Tiba di Sor Karya, ia langsung berpapasan dengan Sofia yang kebetulan sedang ngobrol dengan staf resepsionisnya. "Dimana wanita sialan itu?"
Sofia mengerutkan keningnya, sebetulnya ia tahu siapa yang Surya maksud namun ia tak akan mengatakannya jika Surya tak menyebutkan nama sahabatnya dengan benar. "Siapa?"
"Nadi. Siapa lagi?" teriaknya pada Sofia.
"Dia sudah pulang sejak dua jam yang lalu," jawab Sofia dengan jujur dan santai.
"Kau sama ularnya dengan dia," bentak Surya. "Cepat katakan di mana dia sekarang, atau aku akan mencari sendiri ke dalam."
"Kalau kau tidak percaya kau cari saja sendiri sana, tapi liftnya sedang dalam perbaikan jadi kau harus menggunakan tangga darurat," dustanya, ia menunjuk ke arah tangga darurat yang berada di belakang ruang resepsionis.
"Dasar kau bedebah!" tanpa membuang waktu Surya berlari menuju tangga dan ia mulai menakikinya satu persatu.
Setelah Surya pergi, Sofia tertawa terbahak-bahak karena dengan mudahnya ia menipu Surya. "Mampus, pegel pegel deh kaki loe," ia buru-buru kabur sebelum Surya kembali dan ngamuk padanya.
Surya menyusuri tiap lantai untuk mencari keberadaan Nadi, di lantai ke empat ia melihat salah seorang pegawai Soe Karya masuk ke lift. "DASAR WANITA LAKNAT KAU SOFIAAAAA....." suara Surya menggema hingga ke seluruh lantai Soe Karya.

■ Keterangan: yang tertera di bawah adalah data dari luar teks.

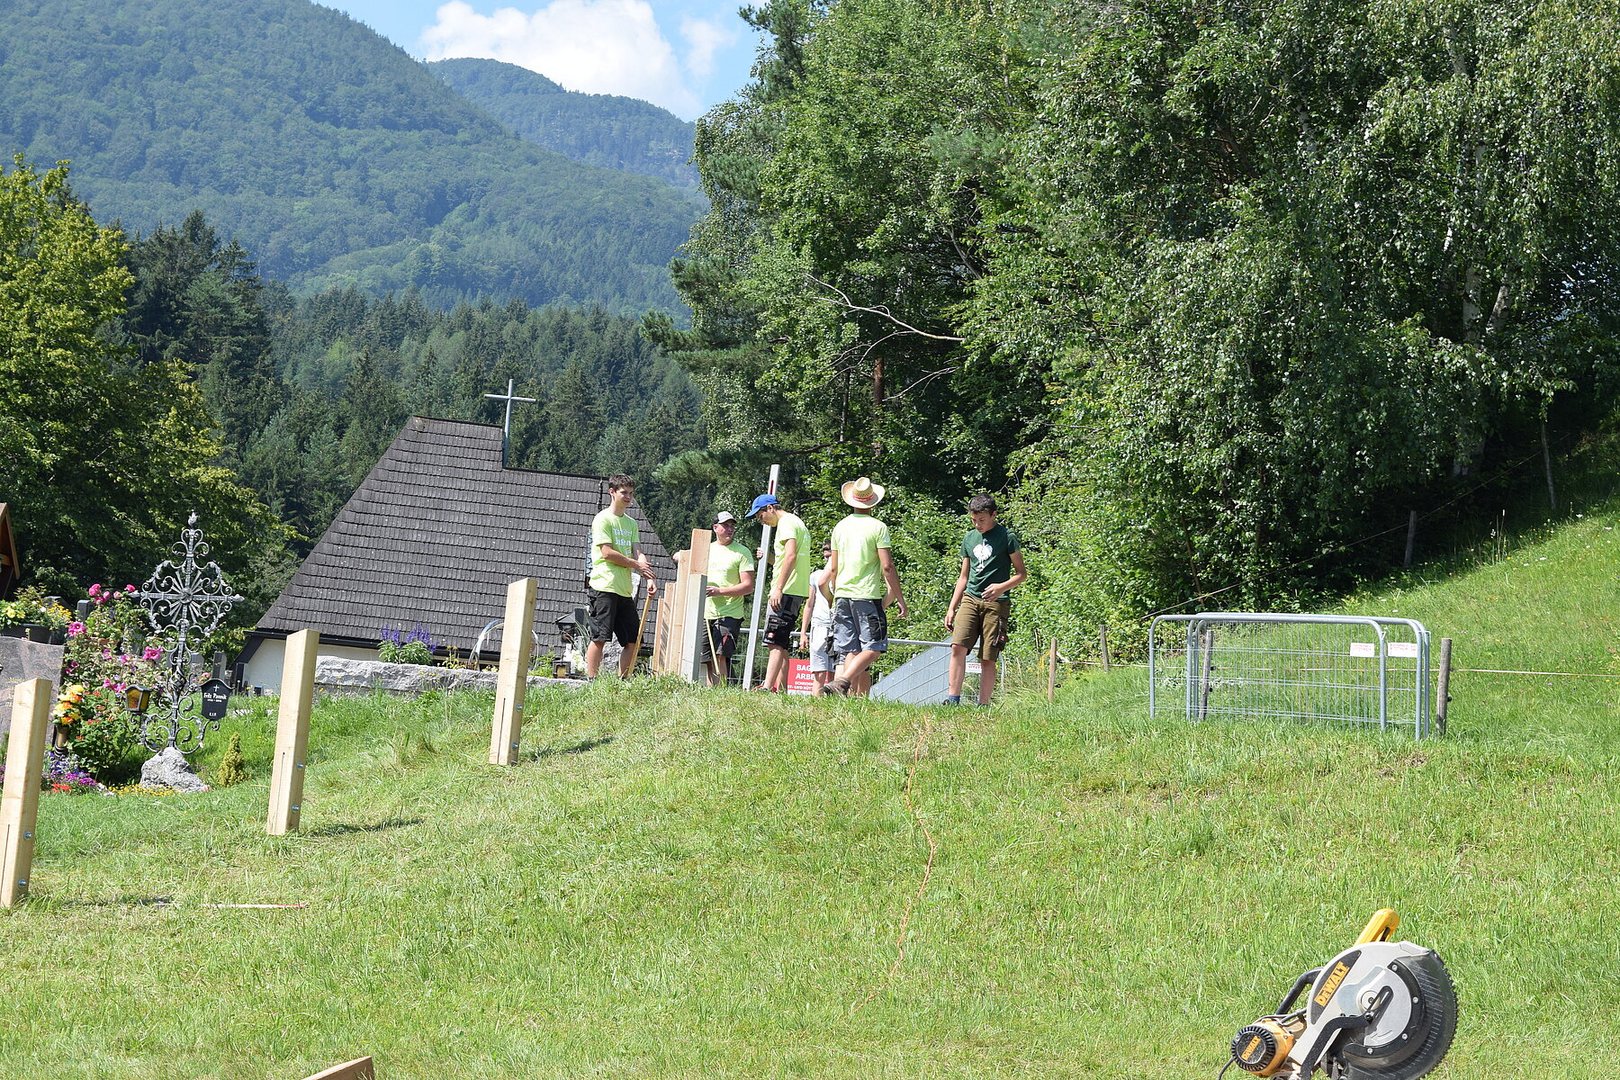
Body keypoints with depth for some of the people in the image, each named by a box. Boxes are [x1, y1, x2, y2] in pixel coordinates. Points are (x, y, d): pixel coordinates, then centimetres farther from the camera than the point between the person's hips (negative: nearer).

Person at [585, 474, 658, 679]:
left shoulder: (631, 523, 18)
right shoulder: (603, 519, -4)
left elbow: (638, 553, 9)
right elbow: (607, 552, -12)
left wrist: (650, 578, -8)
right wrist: (636, 565, -6)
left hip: (625, 590, 8)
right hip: (604, 587, -8)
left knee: (634, 642, 5)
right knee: (599, 637, -10)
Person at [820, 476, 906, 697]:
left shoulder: (840, 527, 10)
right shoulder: (878, 527, -5)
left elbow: (833, 569, 13)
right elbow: (887, 567, -9)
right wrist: (899, 598, -3)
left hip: (842, 595, 5)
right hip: (867, 596, -5)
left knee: (850, 650, 6)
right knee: (873, 647, -5)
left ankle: (855, 695, -1)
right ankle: (842, 682, -24)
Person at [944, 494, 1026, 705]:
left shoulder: (1007, 537, 0)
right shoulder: (969, 538, 16)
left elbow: (1020, 574, 2)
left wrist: (1002, 587, -17)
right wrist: (951, 609, 16)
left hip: (996, 603, -4)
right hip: (970, 599, 4)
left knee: (988, 659, -4)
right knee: (958, 646, -15)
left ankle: (983, 706, 1)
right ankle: (953, 699, -16)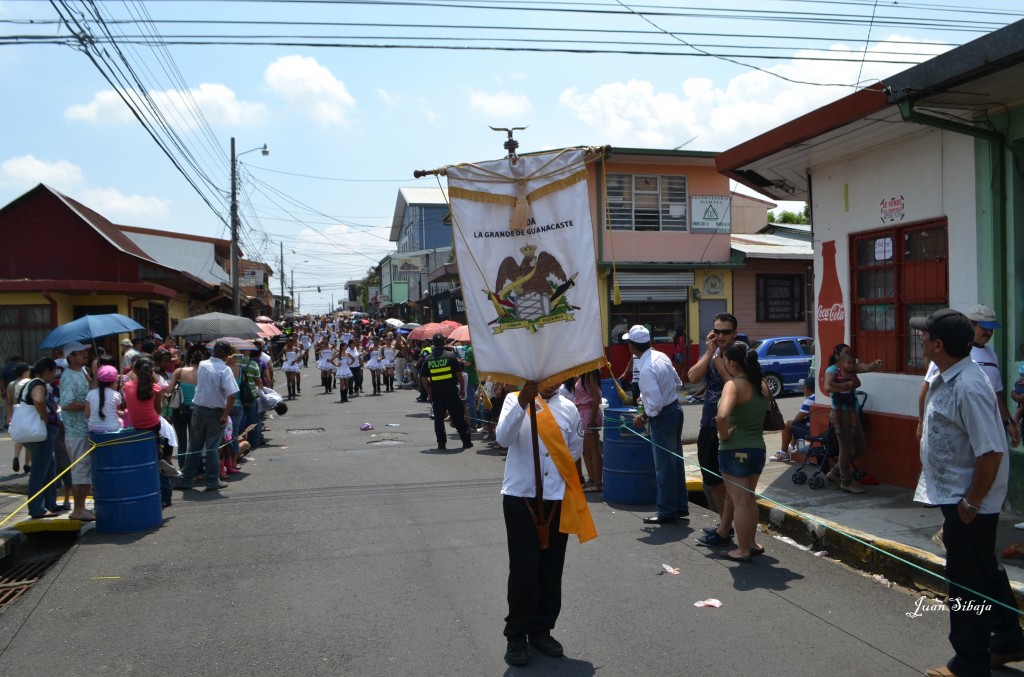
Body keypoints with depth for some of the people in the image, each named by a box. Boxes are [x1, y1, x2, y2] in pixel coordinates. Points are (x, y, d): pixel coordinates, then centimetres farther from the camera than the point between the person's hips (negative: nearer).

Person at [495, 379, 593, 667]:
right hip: (521, 497, -3)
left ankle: (541, 630, 26)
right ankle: (516, 635, 13)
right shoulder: (515, 400, -4)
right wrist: (522, 403, -35)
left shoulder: (568, 408, 6)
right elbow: (504, 438, -22)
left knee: (551, 569, 10)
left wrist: (554, 468, 9)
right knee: (523, 569, -2)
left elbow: (575, 449, 18)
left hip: (557, 499, 3)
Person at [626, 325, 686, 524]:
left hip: (662, 417, -9)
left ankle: (667, 512, 12)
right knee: (676, 461, 17)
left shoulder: (646, 370, -24)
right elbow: (677, 382, 14)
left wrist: (643, 417, -9)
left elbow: (656, 403, -27)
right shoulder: (661, 356, 2)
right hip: (675, 409, 9)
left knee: (664, 466, 2)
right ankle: (680, 506, 28)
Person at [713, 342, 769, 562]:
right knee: (749, 498, 21)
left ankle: (742, 550, 13)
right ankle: (751, 543, 31)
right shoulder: (762, 384, 4)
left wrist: (724, 434, -19)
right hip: (758, 448, 7)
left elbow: (722, 416, -35)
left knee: (740, 501, 3)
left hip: (734, 451, -7)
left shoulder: (733, 385, -19)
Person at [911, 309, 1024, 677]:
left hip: (968, 502, -10)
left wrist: (970, 504, -20)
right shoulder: (943, 378, 4)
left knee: (968, 581, 5)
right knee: (986, 572, 23)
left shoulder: (968, 387, -27)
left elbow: (991, 453, -27)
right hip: (955, 496, 10)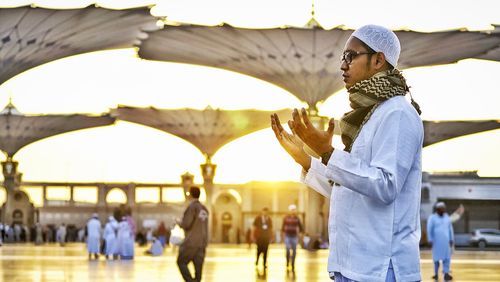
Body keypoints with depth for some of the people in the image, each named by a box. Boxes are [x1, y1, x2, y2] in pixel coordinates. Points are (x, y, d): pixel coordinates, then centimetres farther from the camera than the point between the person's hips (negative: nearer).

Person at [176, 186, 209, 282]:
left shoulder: (192, 207, -11)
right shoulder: (204, 209, 12)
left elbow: (186, 225, -15)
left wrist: (179, 222, 6)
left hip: (191, 242, -7)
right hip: (202, 242, 7)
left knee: (181, 262, 3)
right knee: (198, 264, 5)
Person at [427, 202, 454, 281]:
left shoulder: (447, 217, 11)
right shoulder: (432, 218, -2)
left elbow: (450, 229, 15)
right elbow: (429, 229, -5)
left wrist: (451, 239, 12)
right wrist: (430, 240, -10)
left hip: (446, 241, 3)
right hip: (436, 241, -3)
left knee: (447, 257, -4)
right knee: (436, 257, 4)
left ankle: (446, 274, -6)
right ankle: (436, 274, 15)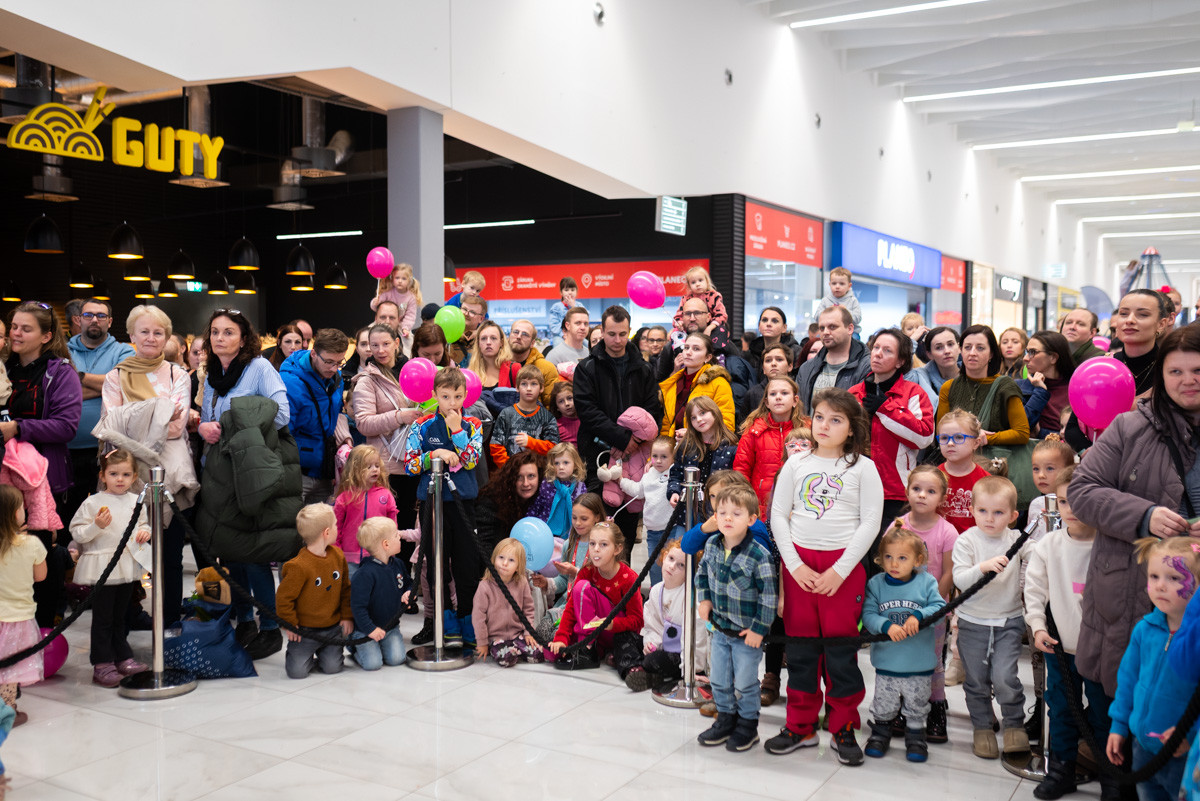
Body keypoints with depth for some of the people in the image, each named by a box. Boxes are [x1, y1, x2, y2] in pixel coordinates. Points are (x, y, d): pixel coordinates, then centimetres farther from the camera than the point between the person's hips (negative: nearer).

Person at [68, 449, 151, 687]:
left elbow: (144, 523, 20)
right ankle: (102, 665, 6)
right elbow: (77, 533, -7)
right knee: (103, 618, -1)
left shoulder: (136, 501, 6)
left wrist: (145, 532, -1)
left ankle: (123, 658, 25)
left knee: (120, 616, 16)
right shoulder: (93, 502, -7)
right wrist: (96, 526, -23)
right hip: (102, 567, -5)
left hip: (128, 566, 5)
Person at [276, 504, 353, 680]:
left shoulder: (337, 555, -1)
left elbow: (345, 588, 10)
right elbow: (283, 598, -15)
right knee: (297, 671, -8)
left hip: (333, 627, 5)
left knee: (333, 667, -1)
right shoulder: (299, 566, -23)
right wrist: (291, 625, -8)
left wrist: (347, 616, 6)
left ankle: (321, 653, 30)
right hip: (306, 630, -5)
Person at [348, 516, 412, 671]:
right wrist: (370, 629, -23)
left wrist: (409, 593, -7)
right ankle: (354, 646, 15)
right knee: (373, 663, -14)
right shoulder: (365, 573, -25)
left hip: (391, 626, 6)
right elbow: (357, 605, -24)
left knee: (397, 658, -9)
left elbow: (409, 583, 17)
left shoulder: (398, 564, -1)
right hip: (365, 629, -6)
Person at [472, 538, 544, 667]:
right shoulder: (485, 586, -13)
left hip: (517, 633, 4)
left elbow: (528, 610, 8)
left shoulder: (522, 583, -2)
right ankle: (492, 651, 3)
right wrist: (482, 643, -5)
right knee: (506, 659, -31)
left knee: (536, 654, -15)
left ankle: (515, 650, 13)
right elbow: (478, 616, -8)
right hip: (495, 636, -4)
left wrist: (528, 632, -1)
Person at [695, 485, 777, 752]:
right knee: (718, 680, 17)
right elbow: (702, 572, 16)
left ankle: (747, 725, 29)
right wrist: (703, 599, 3)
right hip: (720, 629, 6)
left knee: (745, 684, 8)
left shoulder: (759, 555, -23)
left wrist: (758, 629, -17)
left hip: (748, 632, -5)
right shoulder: (712, 546, -5)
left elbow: (769, 596, -19)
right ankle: (725, 718, 37)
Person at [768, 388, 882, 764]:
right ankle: (801, 726, 21)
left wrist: (839, 570, -11)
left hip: (843, 566, -2)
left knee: (841, 649, 3)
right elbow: (778, 515, 5)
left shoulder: (862, 467, 0)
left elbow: (870, 523, -5)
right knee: (800, 646, 8)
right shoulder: (796, 464, 6)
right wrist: (795, 564, -6)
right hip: (798, 564, 2)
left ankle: (844, 729, 18)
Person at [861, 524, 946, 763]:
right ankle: (880, 732, 36)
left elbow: (939, 606, -12)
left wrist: (918, 616, -27)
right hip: (886, 662, 1)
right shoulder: (876, 584, -5)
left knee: (917, 707, 15)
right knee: (883, 705, 15)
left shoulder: (926, 582, -6)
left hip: (919, 664, -1)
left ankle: (916, 737, 34)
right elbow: (868, 614, -11)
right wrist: (887, 626, -27)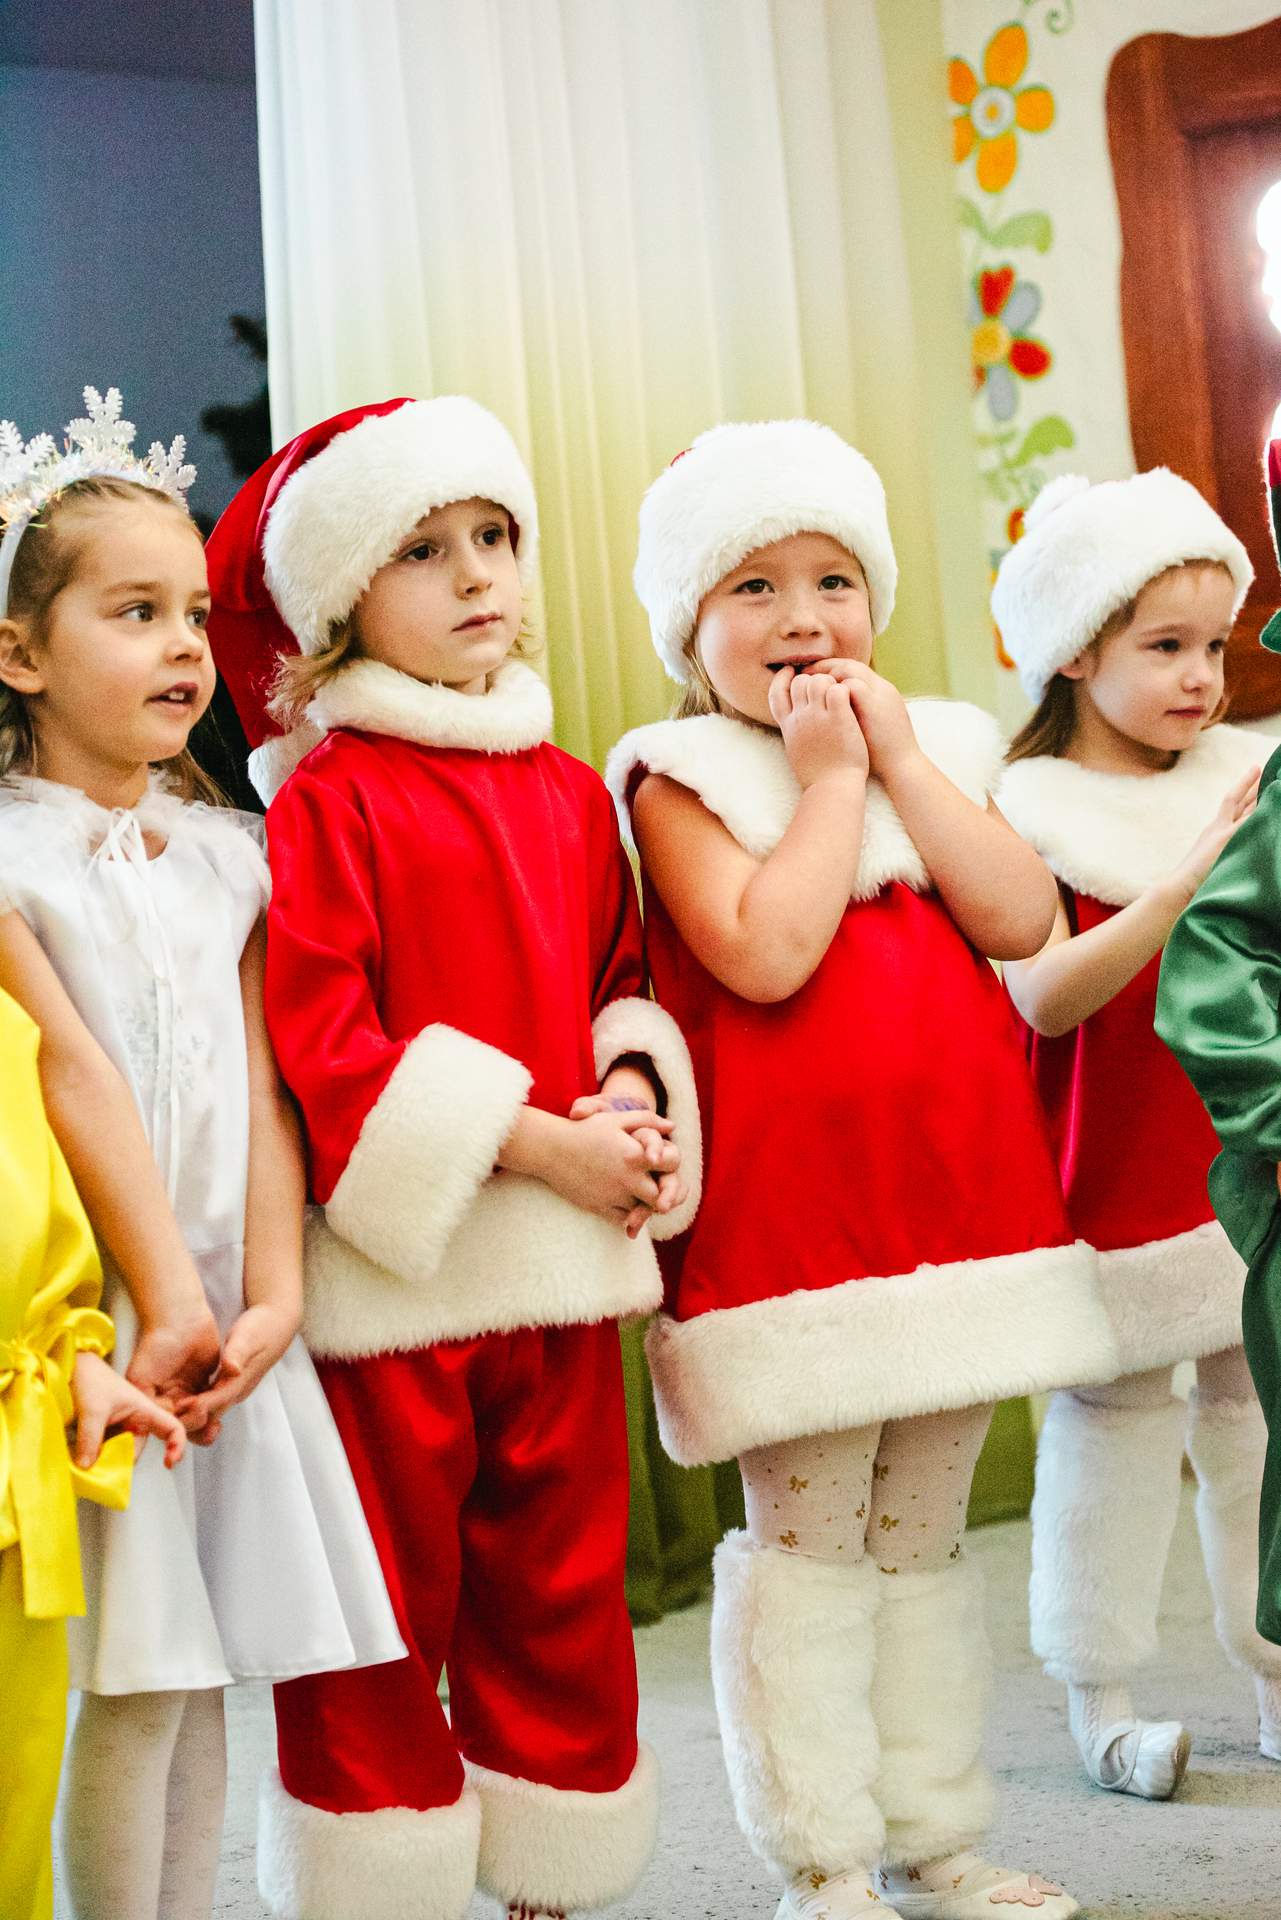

Tak menemukan Nadi di kantor, Surya mencari Nadi di kediamannya. Alangkah terkejutnya Surya ketika melihat papan bertuliskan 'RUMAH INI DIJUAL' pada pagar kediaman Nadi.
"Ooh rupanya wanita ular itu sudah pindah ke apartement yang ia beli dari hasil memerasku secara diam-diam," gumam Surya, tak sulit bagi Surya untuk menemukan aprtement yang kini di tempati oleh Nadi, sebab pada laporan yang di berikan Nina kepadanya terdapat nama dan alamat apartement yang di beli Nadi.
Hanya saja Surya tak bisa masuk ke gedung apartement tersebut karena menggunakan accses card. "Sial! Awas saja kau wanita ular, tunggu pembalasanku."
Sementara itu di dalam hunian barunya, Nadi tengah berendam sembari mengobrol manja dengan Margareth via telepon. Nadi baru saja membeli satu tas mewah seharga 800 juta untuk hadiah kunjungannya besok malam ke kediaman Margareth bersama Aaron. 'Jangan lupa kau bayar ya Surya,' batinnya, Nadi menganggap semua itu adalah gaji dan komisinya selama ia menemani Surya dari nol.